### SHORT EXERCISE
Convert the lines of the data below into a Markdown table with two columns, Row and Line, numbering each row and omitting blank lines. Exclude the pictures from the table.

### RECORDS
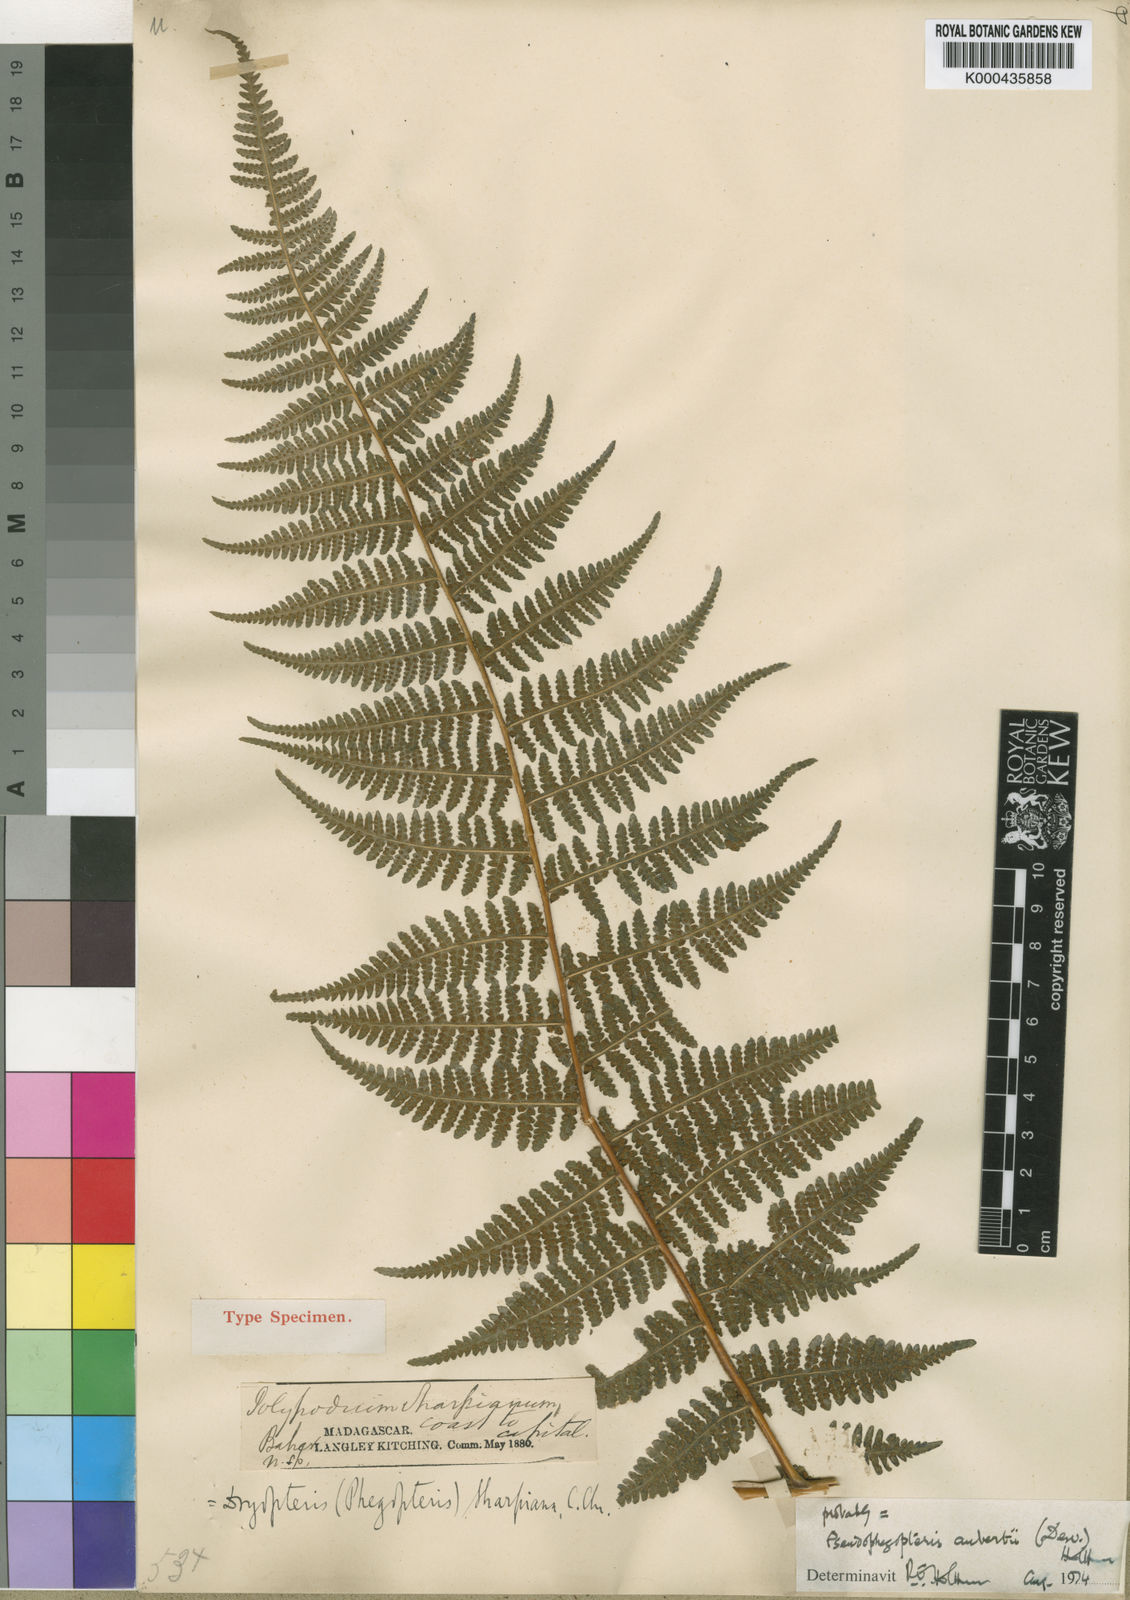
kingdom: Plantae
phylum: Tracheophyta
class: Polypodiopsida
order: Polypodiales
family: Thelypteridaceae
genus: Pseudophegopteris
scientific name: Pseudophegopteris aubertii
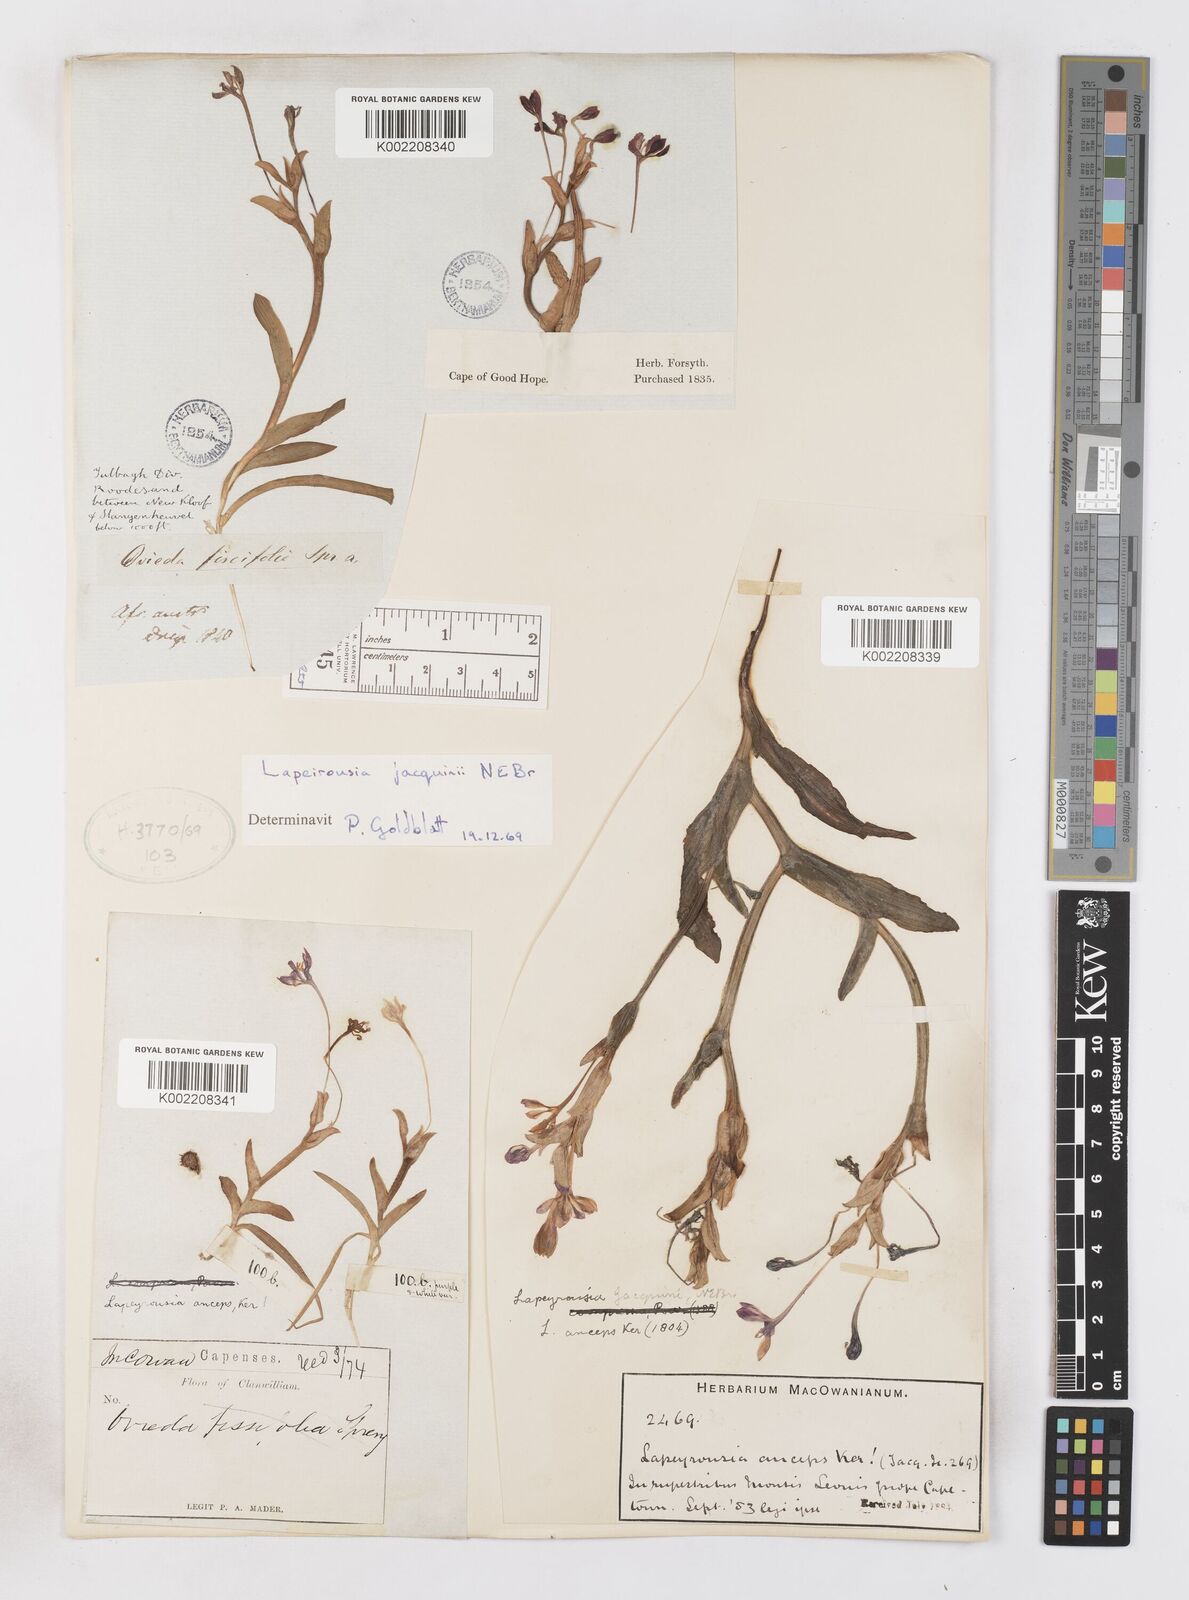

### RESPONSE TO THIS TASK
| Row | Line |
|---|---|
| 1 | kingdom: Plantae |
| 2 | phylum: Tracheophyta |
| 3 | class: Polypodiopsida |
| 4 | order: Polypodiales |
| 5 | family: Thelypteridaceae |
| 6 | genus: Pseudophegopteris |
| 7 | scientific name: Pseudophegopteris aubertii |